Arrange every line below as a JSON list of strings, with one string for each line and blank lines left out.

--- START ---

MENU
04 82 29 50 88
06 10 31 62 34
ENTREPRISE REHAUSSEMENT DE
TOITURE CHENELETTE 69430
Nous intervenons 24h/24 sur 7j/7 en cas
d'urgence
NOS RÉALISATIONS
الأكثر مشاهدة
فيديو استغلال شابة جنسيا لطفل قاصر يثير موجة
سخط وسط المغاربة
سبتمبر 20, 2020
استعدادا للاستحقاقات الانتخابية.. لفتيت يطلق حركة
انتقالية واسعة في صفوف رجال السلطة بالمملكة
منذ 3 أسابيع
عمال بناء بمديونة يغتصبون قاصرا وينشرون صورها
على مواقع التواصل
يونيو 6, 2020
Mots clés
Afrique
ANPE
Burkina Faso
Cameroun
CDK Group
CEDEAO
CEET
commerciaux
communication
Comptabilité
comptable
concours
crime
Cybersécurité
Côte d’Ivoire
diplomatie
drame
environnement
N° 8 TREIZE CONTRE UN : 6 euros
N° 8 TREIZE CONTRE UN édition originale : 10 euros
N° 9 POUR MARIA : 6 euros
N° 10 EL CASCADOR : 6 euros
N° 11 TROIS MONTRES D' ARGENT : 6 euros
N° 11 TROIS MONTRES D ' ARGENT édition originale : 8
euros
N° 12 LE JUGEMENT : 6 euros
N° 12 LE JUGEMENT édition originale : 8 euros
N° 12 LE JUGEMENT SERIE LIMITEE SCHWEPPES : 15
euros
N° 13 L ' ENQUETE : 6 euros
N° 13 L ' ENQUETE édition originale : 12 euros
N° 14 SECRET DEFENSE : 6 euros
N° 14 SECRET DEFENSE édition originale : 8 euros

--- END ---

COMPLETED EXERCISE:
[
  "MENU",
  "04 82 29 50 88",
  "06 10 31 62 34",
  "ENTREPRISE REHAUSSEMENT DE",
  "TOITURE CHENELETTE 69430",
  "Nous intervenons 24h/24 sur 7j/7 en cas",
  "d'urgence",
  "NOS RÉALISATIONS",
  "الأكثر مشاهدة",
  "فيديو استغلال شابة جنسيا لطفل قاصر يثير موجة",
  "سخط وسط المغاربة",
  "سبتمبر 20, 2020",
  "استعدادا للاستحقاقات الانتخابية.. لفتيت يطلق حركة",
  "انتقالية واسعة في صفوف رجال السلطة بالمملكة",
  "منذ 3 أسابيع",
  "عمال بناء بمديونة يغتصبون قاصرا وينشرون صورها",
  "على مواقع التواصل",
  "يونيو 6, 2020",
  "Mots clés",
  "Afrique",
  "ANPE",
  "Burkina Faso",
  "Cameroun",
  "CDK Group",
  "CEDEAO",
  "CEET",
  "commerciaux",
  "communication",
  "Comptabilité",
  "comptable",
  "concours",
  "crime",
  "Cybersécurité",
  "Côte d’Ivoire",
  "diplomatie",
  "drame",
  "environnement",
  "N° 8 TREIZE CONTRE UN : 6 euros",
  "N° 8 TREIZE CONTRE UN édition originale : 10 euros",
  "N° 9 POUR MARIA : 6 euros",
  "N° 10 EL CASCADOR : 6 euros",
  "N° 11 TROIS MONTRES D' ARGENT : 6 euros",
  "N° 11 TROIS MONTRES D ' ARGENT édition originale : 8",
  "euros",
  "N° 12 LE JUGEMENT : 6 euros",
  "N° 12 LE JUGEMENT édition originale : 8 euros",
  "N° 12 LE JUGEMENT SERIE LIMITEE SCHWEPPES : 15",
  "euros",
  "N° 13 L ' ENQUETE : 6 euros",
  "N° 13 L ' ENQUETE édition originale : 12 euros",
  "N° 14 SECRET DEFENSE : 6 euros",
  "N° 14 SECRET DEFENSE édition originale : 8 euros"
]